Treaty of Lahore (1846): Signed after the British victory in the First Anglo-Sikh War (1845-46).  Granted Britain all Sikh hill possessions between Sutlej and Indus.  Result was the Punjab became a British protectorate, with Duleep Singh being Maharaja, and Henry Lawrence as British Resident.  Treaty followed 1 week later by Treaty of Amritsar.

Treaty of Rawapindi (August 8, 1919): Treaty concluding the third Anglo-Afghan War.  Britain recognizes Afghan independence, in particular as concerns its ability to conduct its own foreign affairs, and ends  British subsidies agreed upon by the Treaty of Gadamank.

Treaty of Segauli / Sagauli(1815/16): Signed at the end of the Anglo-Nepalese war of 1814-16. (I believe signed on November 28 1815 but not ratified by Nepalese until March, 1816).   Ceded territories of the terai, as well as Kumaon and Garhwal in western Nepal to the British, the latter two giving the British their first common border with Tibet.  Signed between General David Ochterlony and Amar Singh Thapa.

Treaty of Tilsit (1807):  A treaty between Russia and Napoleonic France.  This treaty was viewed as a serious threat to India, given the apparent ambitions of both countries in Central Asia, in general, and India in particular. [Cit: 1, 2 ]

Treaty of Titalia (1817): Negotiated by Captain Latter, in Feb. 1817, following Anglo-Nepalese war, guaranteed security of Sikkim by British, returned land to Sikkim that had been annexed by Nepalese, and gave British trading rights in Sikkim, up to Tibetan border.

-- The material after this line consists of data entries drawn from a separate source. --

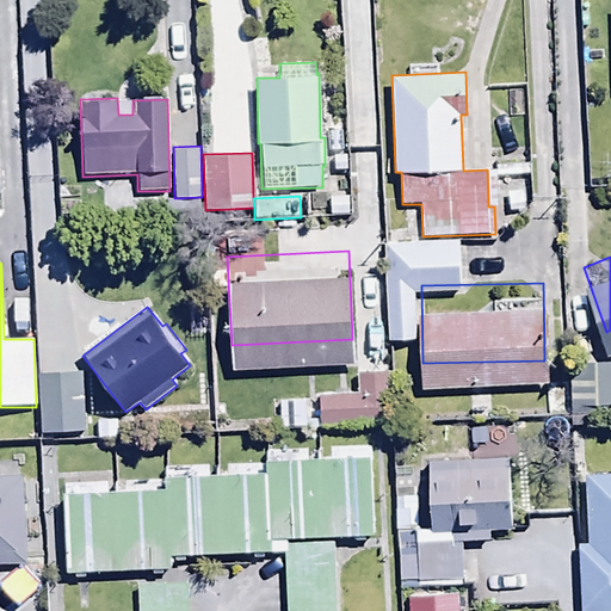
[(81,408),(81,346),(41,346),(41,408),(81,408)]
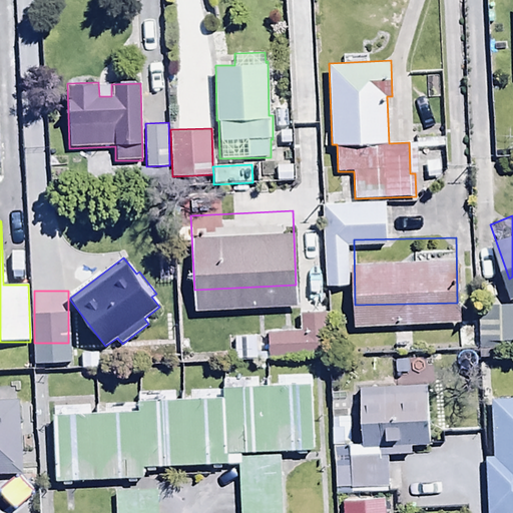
[(512,304),(477,305),(478,349),(512,348),(512,304)]
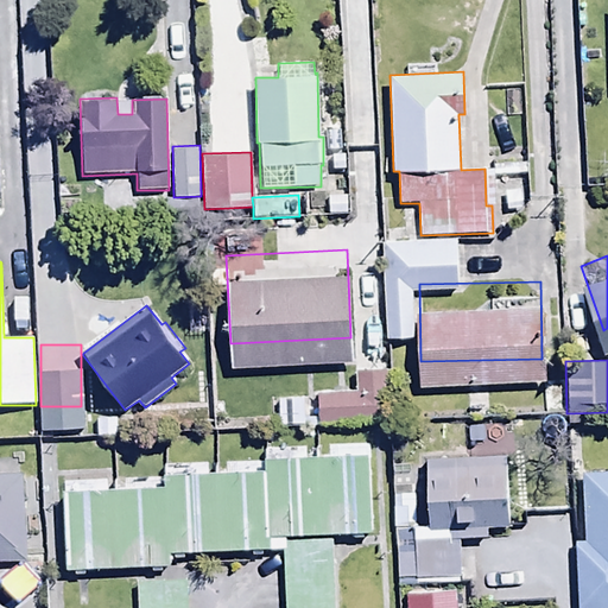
[(356,392),(316,393),(317,424),(388,423),(387,369),(356,371),(356,392)]
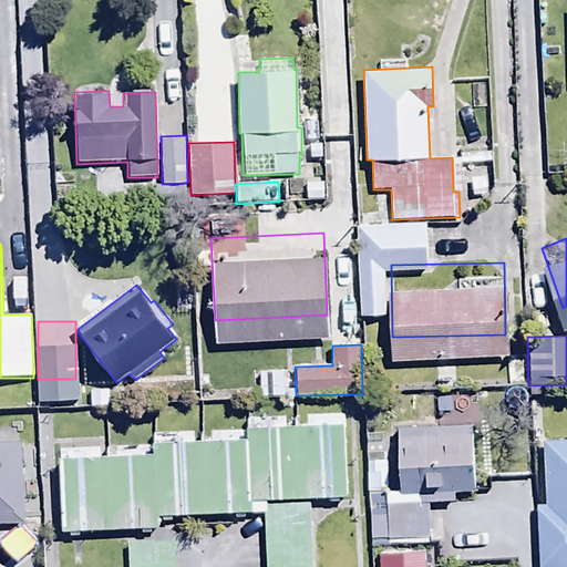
[(152,452),(60,453),(60,531),(158,528),(158,515),(264,513),(265,566),(311,566),(311,496),(346,496),(344,415),(302,415),(302,425),(285,426),(285,420),(246,420),(246,433),(207,434),(208,441),(195,441),(194,434),(152,435),(152,452)]
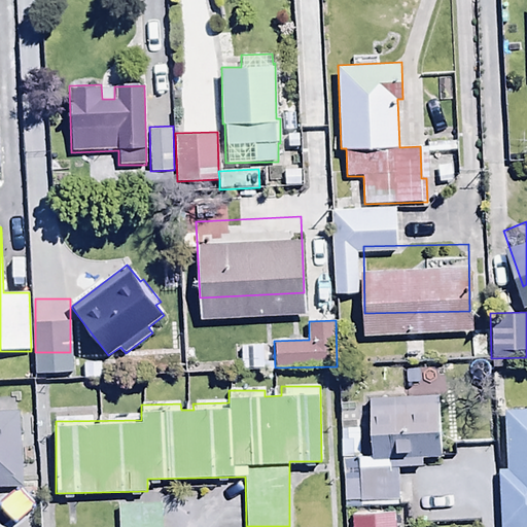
[(526,526),(526,409),(503,411),(506,469),(498,469),(499,526),(526,526)]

Treaty of Tordesillas (June 7, 1494):  Pope Alexander VI defined line 370 leagues (circa 1,200 nautical miles) west of Cape Verdes Islands.  New lands west of the line were ceded to Spain, and those east of the line, ceded to Portugal.  Part of the significance is that not other countries were considered.  As well, this also meant that the eastern route to India became to domain of Portugal.

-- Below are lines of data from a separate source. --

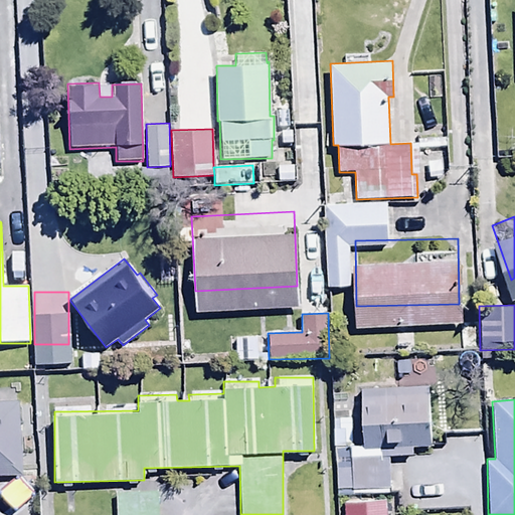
[(0,475),(22,475),(20,402),(0,403),(0,475)]
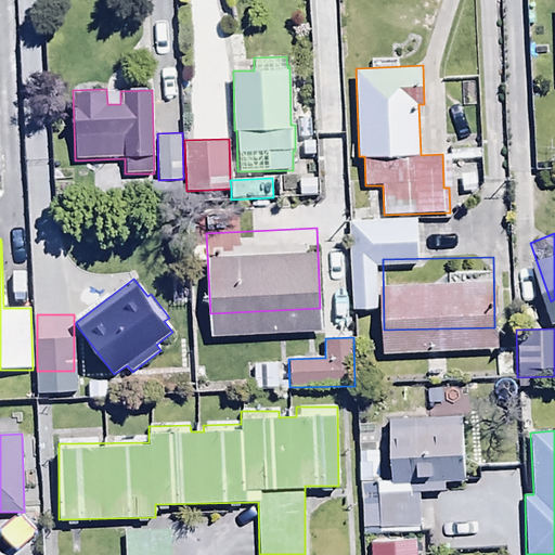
[(421,554),(421,515),(371,516),(372,554),(421,554)]
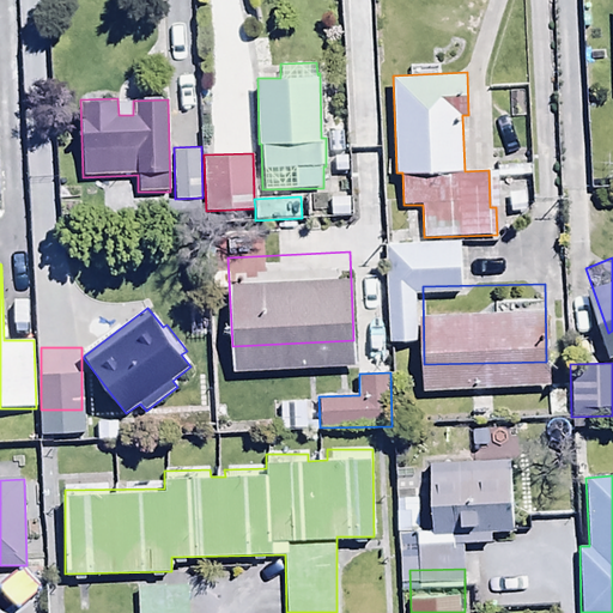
[(190,612),(190,586),(137,587),(137,612),(190,612)]
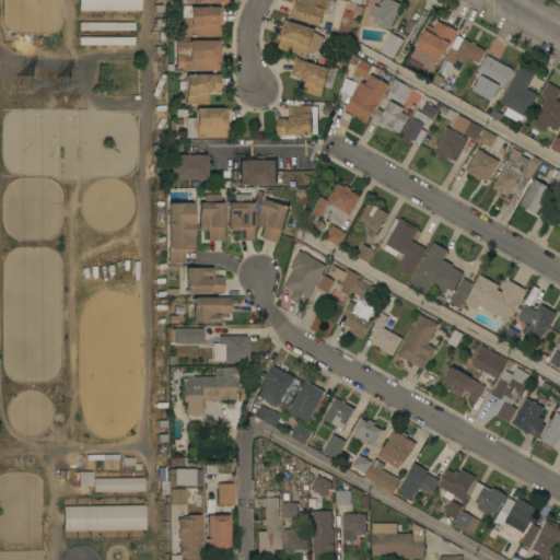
[(140,0),(140,10),(78,11),(78,0),(140,0)]
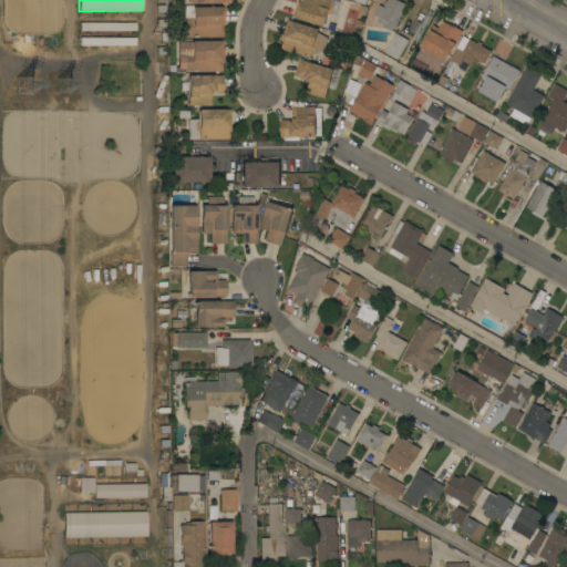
[(331,0),(330,3),(333,8),(331,14),(327,16),(323,27),(292,17),(297,1),(300,2),(300,0),(331,0)]
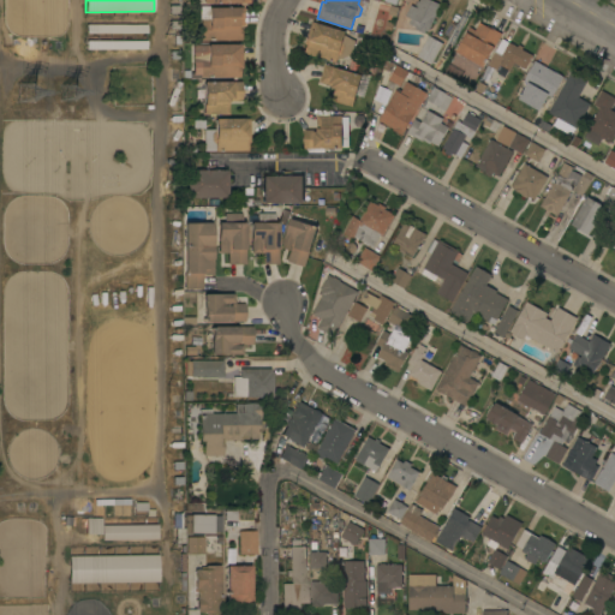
[(425,30),(424,33),(415,28),(416,27),(408,23),(411,18),(405,16),(411,5),(417,9),(417,6),(415,5),(417,0),(419,1),(419,0),(429,0),(440,5),(427,31),(425,30)]
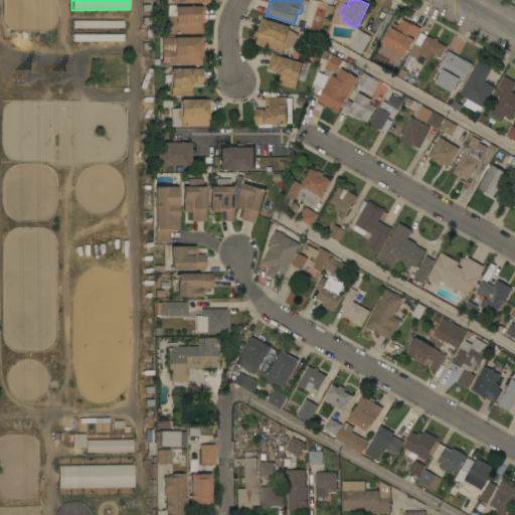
[(327,4),(334,6),(331,14),(324,12),(327,4)]
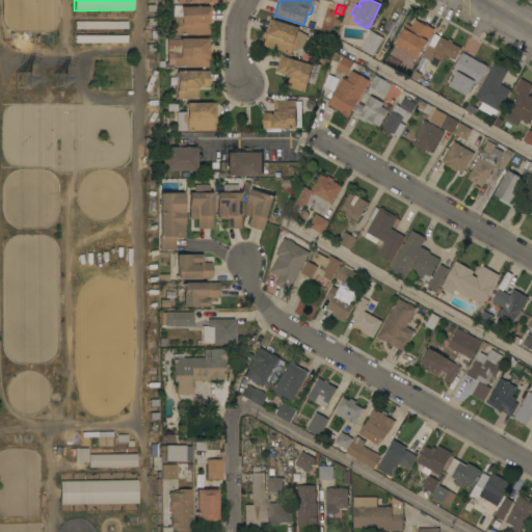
[(174,17),(180,17),(180,6),(207,6),(207,12),(210,11),(210,22),(206,22),(206,25),(208,25),(208,34),(174,34),(174,17)]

Tripartite Treaty (June 26 1838): Treaty of friendship amongst  Ranjit SinghShah Shujah and the British East India Company.  Followed up by ratification of the Simla Manifesto.






Wazir: Minister






Zamindar (zemindar):  Land holder.  Feudal landlord.  Usually, a kind of feudatory recognized as an actual proprietor so long as he pays to the government a certain fixed revenue.  In British India, the person who collected land taxes.